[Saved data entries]
--------------------------------------------------
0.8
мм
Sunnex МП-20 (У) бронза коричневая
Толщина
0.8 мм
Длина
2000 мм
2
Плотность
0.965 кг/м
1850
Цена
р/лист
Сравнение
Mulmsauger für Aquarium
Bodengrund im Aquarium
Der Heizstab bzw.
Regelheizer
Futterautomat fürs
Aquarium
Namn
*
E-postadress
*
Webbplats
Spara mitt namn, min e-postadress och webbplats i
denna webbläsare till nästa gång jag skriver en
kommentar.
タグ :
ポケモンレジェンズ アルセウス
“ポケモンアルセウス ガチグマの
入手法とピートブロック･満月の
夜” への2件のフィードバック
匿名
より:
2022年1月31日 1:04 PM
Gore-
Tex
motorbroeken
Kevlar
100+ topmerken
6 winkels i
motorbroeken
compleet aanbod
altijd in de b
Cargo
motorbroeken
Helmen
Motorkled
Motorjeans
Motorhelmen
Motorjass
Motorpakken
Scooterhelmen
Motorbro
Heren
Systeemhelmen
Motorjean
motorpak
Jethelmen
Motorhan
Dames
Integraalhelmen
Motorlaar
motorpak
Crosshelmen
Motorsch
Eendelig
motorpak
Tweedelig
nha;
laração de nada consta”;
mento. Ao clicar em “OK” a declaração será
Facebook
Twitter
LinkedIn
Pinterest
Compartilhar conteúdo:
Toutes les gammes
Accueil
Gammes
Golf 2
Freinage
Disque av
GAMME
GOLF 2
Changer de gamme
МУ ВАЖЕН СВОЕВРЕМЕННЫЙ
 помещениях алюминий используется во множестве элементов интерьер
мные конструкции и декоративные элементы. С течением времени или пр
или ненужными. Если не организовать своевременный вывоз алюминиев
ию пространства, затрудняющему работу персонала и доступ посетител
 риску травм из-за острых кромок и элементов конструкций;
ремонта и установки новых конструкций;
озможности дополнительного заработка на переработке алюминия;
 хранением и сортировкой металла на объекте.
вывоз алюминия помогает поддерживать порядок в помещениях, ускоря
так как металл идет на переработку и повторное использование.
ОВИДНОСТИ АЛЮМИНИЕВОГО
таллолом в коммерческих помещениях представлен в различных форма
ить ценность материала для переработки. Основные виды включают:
--------------------------------------------------
**WORK REQUIRED**
Sift the data above for lines with "Aquarium", then copy each one.

**TASK RESULT**
Mulmsauger für Aquarium
Bodengrund im Aquarium
Aquarium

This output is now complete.